You were able to ascertain this, partly because the comment was “passed in a non-threatening way” and “did not draw attention” to the poster. Once again, I did not see it that way but if you say so, as you have the experience and abilities. I did invite a response from him to say whether he felt the issues were trivial or not but he did not respond. Does that mean I scared him off by drawing attention to him? That was not my intention but I guess you are right again.

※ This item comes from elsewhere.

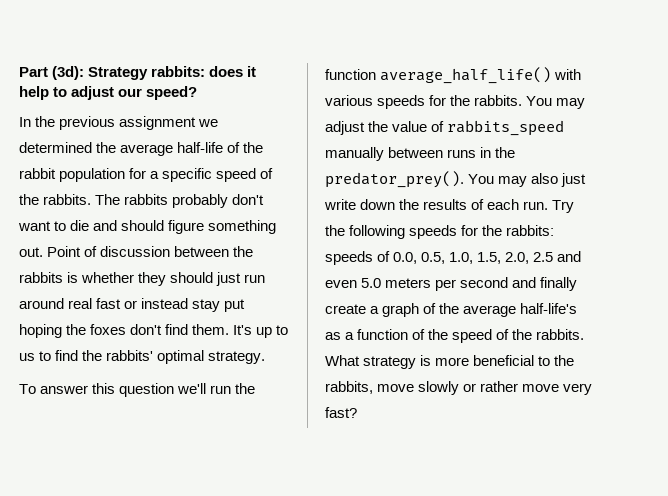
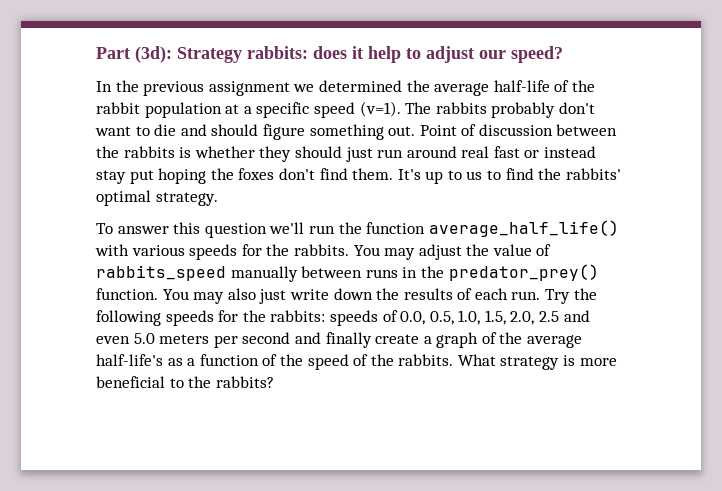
[129,168,147,179] for -> [225,104,240,114] at
[260,168,274,179] [19,194,92,205] of the rabbits. -> [359,101,401,117] (v=1).
[325,171,464,188] predator_prey(). -> [448,264,599,281] [96,288,158,300] predator_prey() function.
[325,381,593,395] [325,407,357,418] rabbits, move slowly or rather move very fast? -> [215,376,274,388] rabbits?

That really only leaves me with one remaining question. You say they don’t want to be seen as an attention seeker and someone who is not taken seriously, but they do want to talk about it but not be seen as someone who has a problem. So you have brought it to everyone’s notice that the individual may well have a problem, even though he would want to be seen as someone who does not. He does not want the attention yet your post is here for all and sundry to see and read. It has the individual’s name in the quote.

That last question is, if you were fair dinkum, instead of doing what you have done, which is almost exactly what you have told me I should not do, why did you not send this message via PM?

Blue

Like i said Blue, please take that comment as it was intended. Which was without any spite or il-intention.

I made it very clear that it may not be the case in this particular instance.

And i made it public for several reasons, I have seen the way you and that young fella have interacted in the past and i think your response may have been influenced by your apparent feelings toward him. I also felt that the other posters and readers of this thread could benefit by thinking about that comment from another perspective.

I have to go on yard duty now, i'll comment more later.

Edit. Yard duty is over...

I know i'm not the only person here who has experienced this but I've seen what a suicide can do to a family and to a community on far too many occasions. I've seen the mother of an eleven year old boy who hung himself die of a broken heart, i've seen the body of a 19 year old after he hung himself and watched an entire community grieve. I will never forget what a mess his body was. I've seen a personal friend be committed after he took a nose dive off a three story building. I've even removed a loaded rifle from underneath someone's chin just this year.

I'm not special for having experienced these things but it sure messes with your head and does make you think about things differently.

The warning signs are always there, wether the warning is explicit or in round abouts kind of ways and i have learnt that talking about it is sometimes a warning. And sometimes just talking back is all that is needed.